In PyTorch’s recommanded way to obtain the attention mask, the “-inf” are placed on upper triangular part:

```
import torch.nn as nn
model = nn.Transformer()
mask = model.generate_square_subsequent_mask(sz=4)
print(mask)
```

Outputs:

```
tensor([[0., -inf, -inf, -inf],
[0., 0., -inf, -inf],
[0., 0., 0., -inf],
[0., 0., 0., 0.]])
```

However, in PyTorch’s implementation of torch.nn.MultiHeadAttention, the documentation on `attn_mask`

is:

attn_mask– If specified, a 2D or 3D mask preventing attention to certain positions.
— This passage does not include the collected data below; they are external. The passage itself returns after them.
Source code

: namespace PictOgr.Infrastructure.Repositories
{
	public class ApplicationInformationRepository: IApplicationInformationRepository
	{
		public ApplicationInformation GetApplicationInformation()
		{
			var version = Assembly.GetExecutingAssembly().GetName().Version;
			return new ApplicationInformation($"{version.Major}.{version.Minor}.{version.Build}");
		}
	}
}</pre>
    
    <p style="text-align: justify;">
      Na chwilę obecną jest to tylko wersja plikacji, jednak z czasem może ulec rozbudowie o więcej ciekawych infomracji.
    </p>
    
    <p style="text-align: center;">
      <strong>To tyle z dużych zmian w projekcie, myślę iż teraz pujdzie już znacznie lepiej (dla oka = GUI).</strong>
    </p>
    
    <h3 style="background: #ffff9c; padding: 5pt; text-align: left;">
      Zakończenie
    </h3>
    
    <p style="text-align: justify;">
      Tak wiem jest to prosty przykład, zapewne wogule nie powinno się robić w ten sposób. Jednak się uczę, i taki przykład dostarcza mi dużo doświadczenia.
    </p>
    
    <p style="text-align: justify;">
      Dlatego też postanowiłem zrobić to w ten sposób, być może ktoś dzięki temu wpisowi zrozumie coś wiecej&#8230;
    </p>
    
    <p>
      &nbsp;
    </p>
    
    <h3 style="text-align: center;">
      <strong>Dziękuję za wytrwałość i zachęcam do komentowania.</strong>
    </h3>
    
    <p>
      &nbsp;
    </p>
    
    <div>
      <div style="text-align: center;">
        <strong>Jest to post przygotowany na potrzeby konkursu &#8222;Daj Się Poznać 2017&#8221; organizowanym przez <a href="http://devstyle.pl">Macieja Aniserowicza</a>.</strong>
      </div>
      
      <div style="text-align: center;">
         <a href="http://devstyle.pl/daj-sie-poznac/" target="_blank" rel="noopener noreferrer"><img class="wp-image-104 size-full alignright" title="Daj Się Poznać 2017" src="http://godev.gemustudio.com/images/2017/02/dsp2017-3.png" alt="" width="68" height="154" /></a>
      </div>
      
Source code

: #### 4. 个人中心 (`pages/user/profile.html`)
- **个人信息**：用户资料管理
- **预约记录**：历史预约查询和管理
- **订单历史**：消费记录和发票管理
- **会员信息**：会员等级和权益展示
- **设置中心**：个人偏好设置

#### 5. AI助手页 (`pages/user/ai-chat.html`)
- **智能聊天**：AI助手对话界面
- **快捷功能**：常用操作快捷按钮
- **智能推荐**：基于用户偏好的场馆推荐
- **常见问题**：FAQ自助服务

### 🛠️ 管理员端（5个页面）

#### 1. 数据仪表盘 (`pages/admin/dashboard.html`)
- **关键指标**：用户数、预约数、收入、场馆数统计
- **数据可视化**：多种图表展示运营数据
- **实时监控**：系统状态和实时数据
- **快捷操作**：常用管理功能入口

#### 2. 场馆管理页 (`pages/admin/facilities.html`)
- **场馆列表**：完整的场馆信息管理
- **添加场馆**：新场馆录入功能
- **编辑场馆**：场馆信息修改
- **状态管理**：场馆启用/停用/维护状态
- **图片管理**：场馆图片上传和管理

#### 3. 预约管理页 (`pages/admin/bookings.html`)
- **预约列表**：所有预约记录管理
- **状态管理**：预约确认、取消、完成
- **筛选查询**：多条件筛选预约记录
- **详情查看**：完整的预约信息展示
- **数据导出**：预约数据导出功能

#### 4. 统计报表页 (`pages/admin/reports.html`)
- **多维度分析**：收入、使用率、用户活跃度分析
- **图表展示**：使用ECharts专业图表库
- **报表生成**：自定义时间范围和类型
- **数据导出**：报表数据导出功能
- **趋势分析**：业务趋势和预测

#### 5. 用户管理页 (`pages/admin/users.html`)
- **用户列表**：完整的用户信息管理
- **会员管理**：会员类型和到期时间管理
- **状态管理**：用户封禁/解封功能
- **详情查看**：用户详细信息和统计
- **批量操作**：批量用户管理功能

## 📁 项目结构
Must be of shape (𝐿,𝑆) or (𝑁⋅num_heads,𝐿,𝑆), where 𝑁 is the batch size, 𝐿 is the target sequence length, and 𝑆 is the source sequence length.

Here I am assuming that “source sequence length” is the length of input tokens, and “target sequence length” is the length of output tokens. Since we do not want the model to attent to future outputs, then I think the “-inf” should be placed on the lower triangular part of the attention matrix? I am getting very confused on this.